One of my gay friends (since 1995) is now also my Congressman, Jared Polis, the first male elected to Congress as openly gay. Jared last month announced on radio that he will introduce a bill for BETTER and NATIONAL ballot initiatives later this year. Don't worry! Congress will protect their absolute federal legislative power from being shared with citizens, as they did in 1907 and 1977. But it will start another important and educational conversation. (Jared was the youngest to serve as Chair of the Colo. Board of Education.)

Jared is wicked smart, and calm as Obama. He's thought about this since before I met him in 1995, which was because we share an interest in government BY the people. More about him and this issue at http://spryeye.blogspot.com/20...

Of course the initiative process needs improvement, and solutions have been generally agreed for decades.

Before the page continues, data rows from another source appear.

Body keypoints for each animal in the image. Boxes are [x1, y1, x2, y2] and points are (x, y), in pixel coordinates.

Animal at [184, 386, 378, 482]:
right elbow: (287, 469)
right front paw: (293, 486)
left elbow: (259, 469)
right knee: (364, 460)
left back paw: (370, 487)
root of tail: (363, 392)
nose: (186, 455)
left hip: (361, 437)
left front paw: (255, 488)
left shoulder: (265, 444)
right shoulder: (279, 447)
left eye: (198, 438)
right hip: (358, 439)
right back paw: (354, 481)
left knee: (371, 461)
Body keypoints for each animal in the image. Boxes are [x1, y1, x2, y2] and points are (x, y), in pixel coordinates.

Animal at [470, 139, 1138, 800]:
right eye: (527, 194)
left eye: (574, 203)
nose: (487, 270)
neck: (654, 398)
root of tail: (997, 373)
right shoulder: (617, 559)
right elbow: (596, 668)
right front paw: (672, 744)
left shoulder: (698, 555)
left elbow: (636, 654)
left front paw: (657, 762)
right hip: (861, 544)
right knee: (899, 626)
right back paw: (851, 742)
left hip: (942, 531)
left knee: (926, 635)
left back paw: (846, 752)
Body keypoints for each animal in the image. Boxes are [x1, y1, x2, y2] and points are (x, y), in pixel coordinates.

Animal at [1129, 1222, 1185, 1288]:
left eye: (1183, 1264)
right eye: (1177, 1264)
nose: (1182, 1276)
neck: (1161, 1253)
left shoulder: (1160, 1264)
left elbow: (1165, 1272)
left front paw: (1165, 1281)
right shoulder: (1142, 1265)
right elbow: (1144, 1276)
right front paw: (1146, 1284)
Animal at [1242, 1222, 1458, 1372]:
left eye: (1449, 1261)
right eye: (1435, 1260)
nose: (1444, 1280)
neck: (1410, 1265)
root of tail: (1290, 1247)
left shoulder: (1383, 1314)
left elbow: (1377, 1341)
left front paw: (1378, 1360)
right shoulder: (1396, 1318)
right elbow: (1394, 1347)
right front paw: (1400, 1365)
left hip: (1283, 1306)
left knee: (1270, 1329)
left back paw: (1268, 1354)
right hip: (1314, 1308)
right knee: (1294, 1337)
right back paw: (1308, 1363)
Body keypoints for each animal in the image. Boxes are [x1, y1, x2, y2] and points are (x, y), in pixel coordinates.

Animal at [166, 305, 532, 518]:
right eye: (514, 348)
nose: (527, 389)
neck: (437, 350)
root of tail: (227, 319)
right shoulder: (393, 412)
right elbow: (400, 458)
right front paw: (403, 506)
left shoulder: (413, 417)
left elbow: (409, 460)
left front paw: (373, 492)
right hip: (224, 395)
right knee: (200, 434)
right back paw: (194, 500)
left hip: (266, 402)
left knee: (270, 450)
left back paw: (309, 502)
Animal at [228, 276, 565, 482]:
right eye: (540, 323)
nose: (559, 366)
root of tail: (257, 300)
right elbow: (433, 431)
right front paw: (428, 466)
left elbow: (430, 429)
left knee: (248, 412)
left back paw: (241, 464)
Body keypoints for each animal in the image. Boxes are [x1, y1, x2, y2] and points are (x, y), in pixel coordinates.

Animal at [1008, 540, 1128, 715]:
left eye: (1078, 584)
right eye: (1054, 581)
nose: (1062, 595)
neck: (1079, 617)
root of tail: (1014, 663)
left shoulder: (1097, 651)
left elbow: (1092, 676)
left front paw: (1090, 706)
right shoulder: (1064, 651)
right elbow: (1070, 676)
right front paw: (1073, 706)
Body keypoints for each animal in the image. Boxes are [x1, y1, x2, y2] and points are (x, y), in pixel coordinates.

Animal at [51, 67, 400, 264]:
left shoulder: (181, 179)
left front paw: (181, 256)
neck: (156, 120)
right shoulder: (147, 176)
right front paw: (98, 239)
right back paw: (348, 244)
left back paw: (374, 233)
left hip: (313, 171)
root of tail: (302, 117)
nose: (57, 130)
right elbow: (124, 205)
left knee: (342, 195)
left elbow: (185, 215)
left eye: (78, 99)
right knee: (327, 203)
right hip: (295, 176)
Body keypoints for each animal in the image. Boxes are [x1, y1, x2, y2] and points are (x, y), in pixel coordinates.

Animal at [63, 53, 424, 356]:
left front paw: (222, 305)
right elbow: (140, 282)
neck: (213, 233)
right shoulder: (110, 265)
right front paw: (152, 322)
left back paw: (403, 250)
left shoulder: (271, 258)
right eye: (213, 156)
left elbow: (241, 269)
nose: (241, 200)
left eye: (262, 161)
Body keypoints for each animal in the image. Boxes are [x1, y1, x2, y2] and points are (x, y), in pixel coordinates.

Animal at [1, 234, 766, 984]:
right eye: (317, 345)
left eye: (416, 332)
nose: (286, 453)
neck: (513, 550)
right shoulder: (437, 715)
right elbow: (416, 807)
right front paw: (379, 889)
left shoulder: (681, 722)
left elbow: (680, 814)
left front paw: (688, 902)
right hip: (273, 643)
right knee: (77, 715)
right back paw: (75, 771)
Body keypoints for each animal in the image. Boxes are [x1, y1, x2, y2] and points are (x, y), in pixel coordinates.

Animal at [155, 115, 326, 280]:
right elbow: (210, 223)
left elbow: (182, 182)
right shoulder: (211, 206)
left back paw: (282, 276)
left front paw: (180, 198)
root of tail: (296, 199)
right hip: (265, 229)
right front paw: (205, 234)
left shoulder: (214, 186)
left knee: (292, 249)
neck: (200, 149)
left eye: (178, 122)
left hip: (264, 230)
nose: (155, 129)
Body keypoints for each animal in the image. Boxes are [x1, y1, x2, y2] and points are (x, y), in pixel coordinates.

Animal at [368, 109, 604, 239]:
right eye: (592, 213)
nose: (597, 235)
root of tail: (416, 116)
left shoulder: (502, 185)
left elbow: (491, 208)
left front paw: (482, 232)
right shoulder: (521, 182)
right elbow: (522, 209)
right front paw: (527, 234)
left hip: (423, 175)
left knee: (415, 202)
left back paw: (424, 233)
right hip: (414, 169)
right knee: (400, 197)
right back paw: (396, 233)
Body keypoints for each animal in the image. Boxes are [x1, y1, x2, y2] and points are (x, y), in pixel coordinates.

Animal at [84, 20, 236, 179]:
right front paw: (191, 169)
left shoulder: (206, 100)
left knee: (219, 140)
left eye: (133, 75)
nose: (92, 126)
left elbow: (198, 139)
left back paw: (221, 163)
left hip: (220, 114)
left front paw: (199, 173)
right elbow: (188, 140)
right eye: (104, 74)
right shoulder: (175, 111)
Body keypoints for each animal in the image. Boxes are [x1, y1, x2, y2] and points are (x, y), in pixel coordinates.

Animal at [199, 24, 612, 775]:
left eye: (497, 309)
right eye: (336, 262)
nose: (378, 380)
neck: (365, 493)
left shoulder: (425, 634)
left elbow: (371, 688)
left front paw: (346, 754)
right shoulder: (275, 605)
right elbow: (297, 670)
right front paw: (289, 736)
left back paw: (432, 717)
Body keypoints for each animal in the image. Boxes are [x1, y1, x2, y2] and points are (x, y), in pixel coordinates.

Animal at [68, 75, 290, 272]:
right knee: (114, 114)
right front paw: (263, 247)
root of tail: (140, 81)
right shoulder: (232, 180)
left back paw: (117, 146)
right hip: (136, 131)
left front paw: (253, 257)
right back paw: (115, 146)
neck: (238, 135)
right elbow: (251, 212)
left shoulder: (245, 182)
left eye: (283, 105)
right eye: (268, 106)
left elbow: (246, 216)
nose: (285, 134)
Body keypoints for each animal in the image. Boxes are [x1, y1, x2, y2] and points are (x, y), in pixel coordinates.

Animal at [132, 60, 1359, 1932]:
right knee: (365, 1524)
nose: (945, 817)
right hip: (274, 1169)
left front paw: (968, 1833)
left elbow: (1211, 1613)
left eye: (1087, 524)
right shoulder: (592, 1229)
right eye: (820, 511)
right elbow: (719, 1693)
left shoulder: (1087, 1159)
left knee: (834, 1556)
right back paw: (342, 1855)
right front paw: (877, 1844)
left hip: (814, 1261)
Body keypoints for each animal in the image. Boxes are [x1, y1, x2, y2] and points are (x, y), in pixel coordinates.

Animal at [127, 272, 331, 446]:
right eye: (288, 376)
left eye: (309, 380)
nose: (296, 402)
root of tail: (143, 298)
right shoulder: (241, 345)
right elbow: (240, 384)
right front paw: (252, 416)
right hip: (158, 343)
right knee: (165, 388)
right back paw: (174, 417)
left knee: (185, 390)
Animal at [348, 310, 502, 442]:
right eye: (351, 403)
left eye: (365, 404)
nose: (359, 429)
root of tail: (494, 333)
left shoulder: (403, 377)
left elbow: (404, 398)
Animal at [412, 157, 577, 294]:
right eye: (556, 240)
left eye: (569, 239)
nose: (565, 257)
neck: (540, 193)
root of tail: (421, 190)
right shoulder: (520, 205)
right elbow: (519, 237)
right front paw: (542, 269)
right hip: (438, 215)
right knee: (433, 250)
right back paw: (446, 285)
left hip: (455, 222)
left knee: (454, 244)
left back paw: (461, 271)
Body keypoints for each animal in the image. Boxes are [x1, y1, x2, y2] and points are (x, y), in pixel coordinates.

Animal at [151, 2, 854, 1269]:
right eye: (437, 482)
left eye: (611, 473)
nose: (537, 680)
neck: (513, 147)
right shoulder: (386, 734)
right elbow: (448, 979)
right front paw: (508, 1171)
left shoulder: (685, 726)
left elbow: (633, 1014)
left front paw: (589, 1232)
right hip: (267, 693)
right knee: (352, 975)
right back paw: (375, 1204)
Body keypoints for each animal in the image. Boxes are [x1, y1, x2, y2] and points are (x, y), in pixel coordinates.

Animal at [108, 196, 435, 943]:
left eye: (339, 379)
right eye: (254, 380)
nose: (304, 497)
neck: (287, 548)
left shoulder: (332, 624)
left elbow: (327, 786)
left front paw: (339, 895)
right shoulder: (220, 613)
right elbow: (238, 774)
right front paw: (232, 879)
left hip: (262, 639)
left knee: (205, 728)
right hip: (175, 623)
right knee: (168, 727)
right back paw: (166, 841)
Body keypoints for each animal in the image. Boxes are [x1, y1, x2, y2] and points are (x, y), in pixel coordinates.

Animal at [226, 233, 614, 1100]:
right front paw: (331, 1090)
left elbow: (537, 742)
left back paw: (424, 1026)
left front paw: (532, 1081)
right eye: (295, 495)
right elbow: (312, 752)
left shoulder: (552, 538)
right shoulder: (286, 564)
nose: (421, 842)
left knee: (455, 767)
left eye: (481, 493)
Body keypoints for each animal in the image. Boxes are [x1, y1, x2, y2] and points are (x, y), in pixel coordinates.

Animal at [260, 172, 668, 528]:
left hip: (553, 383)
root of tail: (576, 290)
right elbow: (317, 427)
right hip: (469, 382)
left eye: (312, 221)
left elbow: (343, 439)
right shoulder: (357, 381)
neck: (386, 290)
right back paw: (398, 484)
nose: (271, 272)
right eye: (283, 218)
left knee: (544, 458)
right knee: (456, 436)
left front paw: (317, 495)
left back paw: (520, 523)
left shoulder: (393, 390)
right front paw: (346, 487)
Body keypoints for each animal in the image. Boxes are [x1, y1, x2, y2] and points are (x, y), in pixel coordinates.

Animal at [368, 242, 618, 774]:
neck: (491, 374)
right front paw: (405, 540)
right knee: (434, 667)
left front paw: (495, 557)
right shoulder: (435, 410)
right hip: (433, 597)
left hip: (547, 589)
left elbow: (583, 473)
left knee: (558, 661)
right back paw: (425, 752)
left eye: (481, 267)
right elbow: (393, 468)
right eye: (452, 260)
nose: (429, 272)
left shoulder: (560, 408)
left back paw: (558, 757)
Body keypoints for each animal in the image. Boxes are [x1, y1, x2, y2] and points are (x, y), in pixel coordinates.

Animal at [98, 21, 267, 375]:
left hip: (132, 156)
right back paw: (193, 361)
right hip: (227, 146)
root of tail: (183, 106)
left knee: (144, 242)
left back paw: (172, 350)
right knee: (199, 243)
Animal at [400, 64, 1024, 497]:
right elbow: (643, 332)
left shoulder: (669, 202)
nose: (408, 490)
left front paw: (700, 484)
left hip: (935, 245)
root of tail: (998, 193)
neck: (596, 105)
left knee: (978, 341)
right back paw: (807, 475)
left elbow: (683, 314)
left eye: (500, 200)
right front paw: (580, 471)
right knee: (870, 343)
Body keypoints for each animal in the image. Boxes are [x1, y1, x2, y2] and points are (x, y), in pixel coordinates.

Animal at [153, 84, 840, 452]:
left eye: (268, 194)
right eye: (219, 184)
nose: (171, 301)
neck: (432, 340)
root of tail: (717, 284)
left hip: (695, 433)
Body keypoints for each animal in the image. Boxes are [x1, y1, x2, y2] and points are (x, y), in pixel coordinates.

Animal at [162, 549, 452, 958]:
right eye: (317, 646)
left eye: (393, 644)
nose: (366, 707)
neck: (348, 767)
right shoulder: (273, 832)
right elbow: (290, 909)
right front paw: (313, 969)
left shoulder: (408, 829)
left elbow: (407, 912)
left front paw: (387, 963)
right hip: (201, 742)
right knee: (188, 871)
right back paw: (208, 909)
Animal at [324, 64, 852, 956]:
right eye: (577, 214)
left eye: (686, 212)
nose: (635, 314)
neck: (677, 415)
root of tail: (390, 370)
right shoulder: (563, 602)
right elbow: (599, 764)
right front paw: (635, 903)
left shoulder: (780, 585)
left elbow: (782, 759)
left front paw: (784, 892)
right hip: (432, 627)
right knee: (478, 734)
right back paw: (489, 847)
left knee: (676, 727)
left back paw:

But Legislators NEVER implement them, only making the process harder (some gays here tried to start an initiative to repeal Amend. 1 but realized they didn't have the $ and organization). You can see some of the accepted reforms needed at http://HealthyDemocracyOregon.org and http://cirwa.org and http://Vote.org

Ballot initiatives are the origin of most reforms, such as women's suffrage (passed in 13 states before Congress went along), direct election of Senators (4 states), publicly financed elections (passed by initiative in 6 of 7 states with them), medical marijuana ( in 9 of 13 states) and increasing minimum wages (in all 6 states that tried in 2006). See http://Vote.org/initiatives for more examples and references. The media have seized on the problem initiatives. They generally kiss up to politicians.

Switzerland has had national initiatives since 1891 and vote 3-7 times a year. One result by now is that the Swiss read more newspapers than any other country. Empowering people gives an incentive to educate oneself! You could complain that the Swiss didn't get women's suffrage until the '70s, but they then quickly passed their version of the Equal Rights Amendment, which still hasn't passed here.

Please recall that it was representative government which made sodomy and oral sex a criminal offense. Checks and balances are good. So most people want direct AND representative democracy. Except politicians, the people who buy them, and the lobbyists between.

"The cure for the ailments of democracy is more democracy." -John Dewey

"Participation, that's the salvation of the human race." -Pete Seeger.